Where Can I Use This?What Do I Need?
  • Prisma AIRS AI Runtime Security
You can diagnose multi-cloud network connectivity and security policy issues using Cloud Tracer. Cloud Tracer provides advanced diagnostic capabilities, offering real-time visibility into network traffic paths within your cloud environments. This tool helps network, security and cloud administrators understand packet traversal, identify bottlenecks, misconfigurations, or security policy violations, and validate network designs.
Cloud Tracer is offered as a preview at this release.
Use Cloud Tracer to diagnose multi-cloud network connectivity and security policy issues. Cloud Tracer delivers real-time insights into network traffic paths and security policy enforcement within your cloud environments. It enables you to trace packet routes and diagnose connectivity issues.
This architecture provides granular, per-segment network visibility, and offers near real-time insights for issue resolution in your network.
This procedure guides administrators through deploying, configuring, and validating the Cloud Tracer feature within your environment.
  1. Navigate to Insights Cloud Network Security Cloud Tracer.
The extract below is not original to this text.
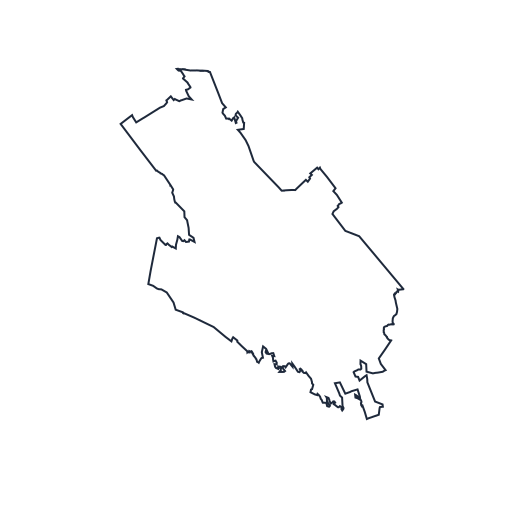 Umurgas pag., Limbaži, Latvia (Natural Earth projection), rotated 57°
{"feature_id": "27541924B87093232945567", "entity_name": "Umurgas pag.", "entity_type": "district", "adm_level": 2, "iso_a3": "LVA", "parent_name": "Latvia", "parent_adm1": "Limbaži", "projection": "natural_earth1", "projection_center": [24.943, 57.497], "detail": "fine", "context": "isolated", "style": "outline", "palette": "slate", "viewbox_px": 512, "rotation_deg": 57, "n_neighbors": 0, "source": "geoboundaries", "source_scale": "gbopen_adm2", "svg_char_len": 5972}
<svg xmlns="http://www.w3.org/2000/svg" viewBox="0 0 512 512"><g transform="rotate(57 256 256)"><path d="M439.8,249.0L439.6,248.2L446.0,249.7L453.1,251.8L453.4,249.9L456.0,239.5L450.8,235.1L450.2,234.3L451.5,231.7L449.4,230.7L442.9,235.4L422.6,231.4L419.9,229.8L416.2,228.2L416.2,230.2L416.9,237.0L413.0,236.2L411.3,238.2L406.6,237.4L406.4,236.4L406.9,233.3L406.9,232.0L408.1,230.2L407.9,229.1L405.7,227.8L404.8,227.5L403.6,227.3L400.7,225.3L406.7,222.5L413.2,226.3L418.1,221.9L419.1,219.4L420.1,217.5L422.1,212.8L422.1,210.6L422.3,209.5L414.5,210.1L408.8,208.8L405.0,199.4L400.4,188.6L400.1,188.8L399.7,189.7L398.2,190.3L396.5,190.6L395.4,190.3L395.3,190.5L394.7,190.4L394.5,190.5L393.3,190.5L391.6,191.0L390.3,190.4L389.4,190.4L389.2,190.1L388.2,189.7L387.3,188.7L387.0,188.7L386.5,188.2L386.1,188.1L385.5,187.5L385.4,186.7L385.5,185.9L386.1,184.0L385.7,183.1L385.7,182.2L386.3,181.5L386.7,180.2L387.1,179.7L387.1,179.3L387.5,179.1L388.0,178.4L388.3,177.8L388.2,177.6L387.8,177.5L386.7,177.7L386.0,177.5L385.1,177.0L382.8,175.2L381.7,173.5L381.5,173.0L381.4,171.0L381.2,170.3L381.2,169.9L379.7,168.2L377.4,166.3L371.3,164.1L369.3,163.2L366.0,162.3L363.7,161.4L363.4,161.1L363.4,160.5L363.0,159.9L363.2,159.7L363.6,159.7L363.1,158.5L363.2,158.4L363.1,158.2L362.8,158.0L362.9,157.4L362.8,157.2L362.9,156.7L362.5,156.6L362.4,156.4L363.2,156.1L362.6,155.6L361.4,155.3L362.2,154.9L362.2,154.7L362.1,154.4L362.6,153.6L364.1,150.6L364.0,150.4L295.6,158.7L283.6,167.4L262.4,169.0L260.8,166.5L260.5,162.2L259.9,160.2L258.5,160.2L258.2,159.1L257.7,157.9L258.0,156.3L258.0,155.0L248.9,154.9L243.7,155.8L242.5,152.4L228.4,153.4L218.0,154.6L216.7,154.3L217.2,156.4L215.2,156.6L216.3,165.5L218.4,165.0L219.0,168.4L220.5,168.5L221.9,172.1L219.3,172.7L220.0,176.5L221.7,185.6L222.1,187.1L220.5,189.5L220.3,189.7L217.1,195.3L215.9,197.6L216.0,197.6L215.2,198.9L210.7,199.6L176.2,206.3L175.0,206.2L159.7,202.4L153.2,201.6L144.3,201.9L140.3,202.5L142.8,197.1L137.8,193.4L137.1,194.0L134.2,193.1L132.9,192.5L129.5,192.5L125.1,192.7L125.4,193.3L125.8,195.3L126.0,195.7L126.9,196.5L130.3,195.7L132.0,199.3L133.6,199.8L133.5,200.5L127.9,198.8L128.0,199.3L127.9,199.9L128.0,200.2L129.2,202.7L126.2,203.7L126.3,204.2L125.6,204.5L124.5,206.2L121.4,205.7L118.9,206.1L117.6,206.1L114.9,203.5L114.9,200.4L109.4,201.2L98.6,198.9L76.6,194.4L75.8,195.5L75.2,195.3L74.6,196.0L74.4,195.9L71.6,199.6L71.2,200.2L71.5,200.2L70.3,202.0L70.0,202.0L68.3,204.3L64.7,210.0L61.1,214.0L60.7,213.9L59.7,215.2L59.9,215.3L56.7,219.7L56.4,219.6L56.0,220.5L57.9,220.1L58.5,219.8L59.2,218.7L60.0,218.2L63.5,218.1L65.6,218.2L66.4,218.1L67.0,219.6L67.2,220.4L67.4,220.6L73.4,218.9L73.8,219.1L78.5,219.0L79.0,219.2L79.0,219.7L79.2,222.3L78.5,224.2L79.4,224.6L85.4,225.4L89.7,224.7L86.1,228.4L84.8,233.7L84.6,234.1L84.4,236.0L80.6,238.4L80.1,238.6L80.4,240.1L75.7,240.5L76.7,245.9L76.7,246.4L78.6,246.8L79.1,247.9L80.1,251.6L79.3,255.7L79.0,274.1L78.9,276.0L78.7,283.7L72.3,283.6L70.4,283.2L70.7,287.6L71.5,297.6L104.6,295.3L130.1,293.3L130.3,292.6L132.1,292.1L134.2,291.0L134.7,291.1L136.1,290.0L136.5,290.0L138.3,289.2L149.5,289.1L150.3,289.5L150.5,289.1L155.0,289.2L155.6,289.7L157.3,291.8L161.4,292.4L163.8,293.6L166.3,294.5L167.3,294.6L167.5,294.2L179.5,291.8L184.5,294.8L188.5,294.3L189.6,294.8L195.7,297.2L201.8,300.6L206.7,298.5L210.7,299.9L206.0,302.5L205.8,302.9L207.4,304.4L206.1,307.1L203.8,307.4L204.0,308.8L203.2,309.7L198.4,309.9L196.9,310.7L199.5,313.1L203.0,317.0L206.0,319.2L202.4,321.1L202.6,321.8L199.1,323.0L197.2,323.4L197.3,324.9L197.7,325.4L197.4,325.9L190.5,327.4L188.0,327.0L187.9,327.1L187.2,329.4L211.0,352.4L220.9,361.6L225.0,358.5L229.3,356.8L230.8,355.7L232.5,353.5L238.0,350.7L250.1,350.5L257.3,352.6L263.4,348.0L263.7,347.9L264.4,347.9L264.5,348.1L264.8,347.9L264.7,347.6L264.8,347.5L274.0,341.4L292.5,330.2L307.3,325.6L314.2,323.1L312.3,320.7L311.7,319.4L316.7,317.7L317.7,318.4L324.0,317.0L331.1,315.2L332.1,315.7L332.0,315.2L332.5,315.0L332.4,314.5L332.7,314.3L332.4,314.2L332.1,313.7L332.7,313.6L332.6,313.3L332.6,313.1L333.0,313.0L333.0,312.8L333.4,312.6L333.2,312.5L333.7,312.0L333.4,312.0L333.4,311.7L334.0,311.6L334.3,312.1L334.6,312.2L334.8,311.9L335.3,311.8L335.1,311.6L335.4,311.6L335.7,311.8L336.1,311.7L336.5,312.0L336.7,311.8L337.2,312.1L338.3,312.3L338.5,312.1L339.3,312.2L339.9,312.0L341.0,312.0L341.7,311.9L342.1,312.1L342.8,311.9L345.4,312.7L346.6,311.9L347.0,311.8L346.1,310.4L344.8,307.6L344.6,306.9L345.1,305.6L339.8,303.5L335.7,299.3L339.4,298.1L342.5,298.5L341.1,299.5L341.8,300.3L343.6,300.3L345.5,298.4L345.7,297.7L346.1,295.8L346.9,294.4L349.9,295.2L348.6,296.8L350.7,297.2L351.8,297.9L353.9,298.8L354.1,297.6L354.4,296.6L356.7,296.7L358.1,297.7L356.8,299.4L359.3,300.3L360.8,300.2L362.6,299.0L361.7,298.5L362.2,297.9L360.9,297.4L362.4,295.6L363.8,295.9L364.2,296.8L365.3,297.4L366.0,299.5L368.4,295.7L368.3,294.3L365.6,294.6L363.5,294.2L363.1,293.3L364.1,291.9L365.5,291.8L364.0,288.2L363.8,287.4L364.0,286.7L364.4,286.2L368.7,285.7L365.9,284.1L369.9,283.9L375.9,283.9L377.1,282.8L376.0,280.8L374.7,280.9L374.6,280.2L375.7,279.8L377.8,279.6L378.0,280.0L380.0,279.6L381.2,278.2L380.9,277.4L385.3,277.2L388.9,276.7L392.2,277.7L393.4,278.4L395.2,278.1L398.2,281.5L398.0,282.6L399.9,284.5L404.2,282.0L406.0,280.4L405.2,279.5L407.1,279.0L409.0,278.9L411.1,279.5L412.4,279.3L415.4,279.9L417.4,277.0L420.7,278.1L422.2,276.8L421.9,275.6L416.7,275.7L413.4,273.8L412.7,273.8L414.5,272.5L416.7,272.9L417.7,273.4L420.5,273.5L420.4,271.3L420.0,270.5L420.2,270.0L420.7,269.5L422.1,269.5L422.1,270.8L422.6,271.5L423.6,271.0L427.4,269.7L427.9,269.0L427.6,267.4L429.7,266.6L430.9,267.7L432.5,267.8L432.0,266.3L431.2,265.4L428.9,265.1L421.6,260.9L418.8,261.6L416.6,261.0L405.7,259.1L407.7,254.5L420.1,256.1L421.3,251.1L421.4,249.6L423.2,243.5L430.3,245.4L431.8,246.1L431.1,246.7L429.8,247.3L429.4,247.1L427.4,247.8L426.3,248.4L428.9,249.7L430.6,248.3L434.1,246.5L435.8,247.0L436.5,247.8L436.5,248.1L438.4,249.0L439.8,249.0Z" fill="none" stroke="#1e293b" stroke-width="2"/></g></svg>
  2. Click Run Trace to get started.
  3. In the Trace Parameters screen, enter the following information:
    1. In the Source section, specify the Cloud Provider and use the drop-down to select the corresponding Region, select the VPC/VNet and indicate the IP address, then enter the Source Port and optionally select the Protocol (for example, TCP, UDP, or ICMP).
    2. In the Destination section, use the drop-down to select the Region, choose the VPC/VNet and indicate the IP address, then enter the Destination Port.
  4. Click Run Trace.
    Cloud Tracer displays a hop-by-hop visualization of the path, including Transit Gateways, Gateway Load Balancers, Internal Load Balancers, and Palo Alto firewalls. Misconfigurations, policy blocks, and routing issues are highlighted in the path view. Select any hop for per-hop detail: security group rules, NACLs, route table entries, and firewall policy evaluations.
    You can trace in both forward and reverse directions. Toggle the direction control before running the trace to reverse the path.
  5. Save and re-run trace queries. After a trace completes, select Save Query to store the source, destination, port, protocol, and direction; saved queries can be re-run at any time — for example, to confirm that a misconfiguration has been resolved after an update.
  6. Download a trace report. From a completed trace or saved query result, select Download Report. Cloud Tracer generates a PDF containing the full hop-by-hop path and detailed information for every component

Validate Cloud Tracer Installation and Operation

To validate Cloud Tracer operation:
  1. Navigate to Cloud Tracer > Status. This page provides an overview of deployed Cloud Tracer instances and their operational status.
  2. Verify the Status column for your Cloud Tracer instance shows Running. A Running status confirms successful deployment and active monitoring. Investigate any other status, such as Pending or Error.
  3. Perform a test trace to confirm active data collection:
    1. Select your deployed Cloud Tracer instance.
    2. Select Run Test Trace.
    3. Enter the Test Source IP (e.g., 192.168.1.15).
    4. Enter the Test Destination IP (e.g., 10.0.0.10).
    5. Select Initiate Trace.
    6. Review the initial trace results to confirm data visibility.
    7. Observe the Trace Path visualization, noting hops and devices.
    8. Check the Latency and Packet Loss metrics.
    9. Confirm trace data aligns with your network topology and expected traffic flow.